● Activity
Copy all of the data below line for line, keeping every character, space, and line break unchanged.

● Records for the exercise
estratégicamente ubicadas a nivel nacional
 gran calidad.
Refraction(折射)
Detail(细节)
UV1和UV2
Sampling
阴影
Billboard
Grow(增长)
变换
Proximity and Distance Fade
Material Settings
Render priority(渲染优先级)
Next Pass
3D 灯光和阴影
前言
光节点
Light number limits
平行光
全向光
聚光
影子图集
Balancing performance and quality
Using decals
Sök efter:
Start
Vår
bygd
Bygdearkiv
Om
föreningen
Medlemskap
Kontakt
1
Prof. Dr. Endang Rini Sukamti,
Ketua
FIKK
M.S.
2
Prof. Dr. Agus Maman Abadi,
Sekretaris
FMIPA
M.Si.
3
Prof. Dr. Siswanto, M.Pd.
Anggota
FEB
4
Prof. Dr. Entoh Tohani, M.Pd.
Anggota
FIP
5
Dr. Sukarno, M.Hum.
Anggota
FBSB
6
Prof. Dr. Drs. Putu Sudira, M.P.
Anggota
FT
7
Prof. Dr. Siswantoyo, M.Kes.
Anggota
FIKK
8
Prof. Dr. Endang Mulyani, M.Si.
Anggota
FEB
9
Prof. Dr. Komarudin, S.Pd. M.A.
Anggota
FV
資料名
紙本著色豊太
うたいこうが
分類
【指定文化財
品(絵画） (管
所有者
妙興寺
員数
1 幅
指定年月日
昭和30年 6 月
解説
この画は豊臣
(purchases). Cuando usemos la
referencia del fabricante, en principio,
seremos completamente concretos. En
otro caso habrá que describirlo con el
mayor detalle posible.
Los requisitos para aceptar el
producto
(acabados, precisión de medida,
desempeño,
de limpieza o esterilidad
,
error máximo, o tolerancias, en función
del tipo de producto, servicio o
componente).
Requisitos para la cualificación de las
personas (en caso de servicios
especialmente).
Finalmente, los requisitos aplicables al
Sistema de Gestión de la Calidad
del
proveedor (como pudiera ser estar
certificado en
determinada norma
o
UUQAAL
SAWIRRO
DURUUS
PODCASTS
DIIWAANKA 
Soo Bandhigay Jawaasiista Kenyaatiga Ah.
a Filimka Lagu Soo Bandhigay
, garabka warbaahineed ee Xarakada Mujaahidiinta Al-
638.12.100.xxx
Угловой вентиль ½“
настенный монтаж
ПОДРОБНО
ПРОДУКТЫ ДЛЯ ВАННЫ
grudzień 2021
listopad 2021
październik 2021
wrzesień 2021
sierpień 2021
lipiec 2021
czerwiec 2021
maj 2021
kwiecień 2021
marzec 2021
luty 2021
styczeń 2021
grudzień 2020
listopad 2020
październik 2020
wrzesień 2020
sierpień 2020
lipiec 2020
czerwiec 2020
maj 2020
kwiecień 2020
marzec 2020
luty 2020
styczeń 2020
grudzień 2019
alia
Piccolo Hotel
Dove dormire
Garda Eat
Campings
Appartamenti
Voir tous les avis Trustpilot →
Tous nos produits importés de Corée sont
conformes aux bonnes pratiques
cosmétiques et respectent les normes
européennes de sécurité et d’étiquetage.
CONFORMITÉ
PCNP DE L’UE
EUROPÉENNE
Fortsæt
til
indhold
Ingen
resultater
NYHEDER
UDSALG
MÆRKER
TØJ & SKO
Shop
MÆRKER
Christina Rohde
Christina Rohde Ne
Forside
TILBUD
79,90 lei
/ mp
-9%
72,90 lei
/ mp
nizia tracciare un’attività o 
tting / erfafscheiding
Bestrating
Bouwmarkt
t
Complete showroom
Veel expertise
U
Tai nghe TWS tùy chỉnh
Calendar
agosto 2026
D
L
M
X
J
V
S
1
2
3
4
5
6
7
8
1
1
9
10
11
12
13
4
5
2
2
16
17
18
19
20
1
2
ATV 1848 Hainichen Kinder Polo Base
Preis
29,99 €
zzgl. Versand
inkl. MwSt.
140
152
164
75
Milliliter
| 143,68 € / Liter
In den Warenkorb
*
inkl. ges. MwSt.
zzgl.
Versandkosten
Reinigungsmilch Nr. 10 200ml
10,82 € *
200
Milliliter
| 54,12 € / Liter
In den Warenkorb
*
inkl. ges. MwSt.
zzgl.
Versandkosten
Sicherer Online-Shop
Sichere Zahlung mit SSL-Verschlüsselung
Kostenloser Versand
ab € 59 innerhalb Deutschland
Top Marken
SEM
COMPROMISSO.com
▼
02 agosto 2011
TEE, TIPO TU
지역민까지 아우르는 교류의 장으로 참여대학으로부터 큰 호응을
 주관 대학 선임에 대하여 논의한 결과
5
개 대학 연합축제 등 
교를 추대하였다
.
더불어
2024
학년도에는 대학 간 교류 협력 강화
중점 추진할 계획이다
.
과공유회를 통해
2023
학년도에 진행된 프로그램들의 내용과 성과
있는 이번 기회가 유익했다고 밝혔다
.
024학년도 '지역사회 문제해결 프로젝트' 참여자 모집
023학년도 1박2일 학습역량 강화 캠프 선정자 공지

● Task solution
estratégicamente ubicadas a nivel nacional
 gran calidad.
Refraction(折射)
Detail(细节)
UV1和UV2
Sampling
阴影
Billboard
Grow(增长)
变换
Proximity and Distance Fade
Material Settings
Render priority(渲染优先级)
Next Pass
3D 灯光和阴影
前言
光节点
Light number limits
平行光
全向光
聚光
影子图集
Balancing performance and quality
Using decals
Sök efter:
Start
Vår
bygd
Bygdearkiv
Om
föreningen
Medlemskap
Kontakt
1
Prof. Dr. Endang Rini Sukamti,
Ketua
FIKK
M.S.
2
Prof. Dr. Agus Maman Abadi,
Sekretaris
FMIPA
M.Si.
3
Prof. Dr. Siswanto, M.Pd.
Anggota
FEB
4
Prof. Dr. Entoh Tohani, M.Pd.
Anggota
FIP
5
Dr. Sukarno, M.Hum.
Anggota
FBSB
6
Prof. Dr. Drs. Putu Sudira, M.P.
Anggota
FT
7
Prof. Dr. Siswantoyo, M.Kes.
Anggota
FIKK
8
Prof. Dr. Endang Mulyani, M.Si.
Anggota
FEB
9
Prof. Dr. Komarudin, S.Pd. M.A.
Anggota
FV
資料名
紙本著色豊太
うたいこうが
分類
【指定文化財
品(絵画） (管
所有者
妙興寺
員数
1 幅
指定年月日
昭和30年 6 月
解説
この画は豊臣
(purchases). Cuando usemos la
referencia del fabricante, en principio,
seremos completamente concretos. En
otro caso habrá que describirlo con el
mayor detalle posible.
Los requisitos para aceptar el
producto
(acabados, precisión de medida,
desempeño,
de limpieza o esterilidad
,
error máximo, o tolerancias, en función
del tipo de producto, servicio o
componente).
Requisitos para la cualificación de las
personas (en caso de servicios
especialmente).
Finalmente, los requisitos aplicables al
Sistema de Gestión de la Calidad
del
proveedor (como pudiera ser estar
certificado en
determinada norma
o
UUQAAL
SAWIRRO
DURUUS
PODCASTS
DIIWAANKA 
Soo Bandhigay Jawaasiista Kenyaatiga Ah.
a Filimka Lagu Soo Bandhigay
, garabka warbaahineed ee Xarakada Mujaahidiinta Al-
638.12.100.xxx
Угловой вентиль ½“
настенный монтаж
ПОДРОБНО
ПРОДУКТЫ ДЛЯ ВАННЫ
grudzień 2021
listopad 2021
październik 2021
wrzesień 2021
sierpień 2021
lipiec 2021
czerwiec 2021
maj 2021
kwiecień 2021
marzec 2021
luty 2021
styczeń 2021
grudzień 2020
listopad 2020
październik 2020
wrzesień 2020
sierpień 2020
lipiec 2020
czerwiec 2020
maj 2020
kwiecień 2020
marzec 2020
luty 2020
styczeń 2020
grudzień 2019
alia
Piccolo Hotel
Dove dormire
Garda Eat
Campings
Appartamenti
Voir tous les avis Trustpilot →
Tous nos produits importés de Corée sont
conformes aux bonnes pratiques
cosmétiques et respectent les normes
européennes de sécurité et d’étiquetage.
CONFORMITÉ
PCNP DE L’UE
EUROPÉENNE
Fortsæt
til
indhold
Ingen
resultater
NYHEDER
UDSALG
MÆRKER
TØJ & SKO
Shop
MÆRKER
Christina Rohde
Christina Rohde Ne
Forside
TILBUD
79,90 lei
/ mp
-9%
72,90 lei
/ mp
nizia tracciare un’attività o 
tting / erfafscheiding
Bestrating
Bouwmarkt
t
Complete showroom
Veel expertise
U
Tai nghe TWS tùy chỉnh
Calendar
agosto 2026
D
L
M
X
J
V
S
1
2
3
4
5
6
7
8
1
1
9
10
11
12
13
4
5
2
2
16
17
18
19
20
1
2
ATV 1848 Hainichen Kinder Polo Base
Preis
29,99 €
zzgl. Versand
inkl. MwSt.
140
152
164
75
Milliliter
| 143,68 € / Liter
In den Warenkorb
*
inkl. ges. MwSt.
zzgl.
Versandkosten
Reinigungsmilch Nr. 10 200ml
10,82 € *
200
Milliliter
| 54,12 € / Liter
In den Warenkorb
*
inkl. ges. MwSt.
zzgl.
Versandkosten
Sicherer Online-Shop
Sichere Zahlung mit SSL-Verschlüsselung
Kostenloser Versand
ab € 59 innerhalb Deutschland
Top Marken
SEM
COMPROMISSO.com
▼
02 agosto 2011
TEE, TIPO TU
지역민까지 아우르는 교류의 장으로 참여대학으로부터 큰 호응을
 주관 대학 선임에 대하여 논의한 결과
5
개 대학 연합축제 등 
교를 추대하였다
.
더불어
2024
학년도에는 대학 간 교류 협력 강화
중점 추진할 계획이다
.
과공유회를 통해
2023
학년도에 진행된 프로그램들의 내용과 성과
있는 이번 기회가 유익했다고 밝혔다
.
024학년도 '지역사회 문제해결 프로젝트' 참여자 모집
023학년도 1박2일 학습역량 강화 캠프 선정자 공지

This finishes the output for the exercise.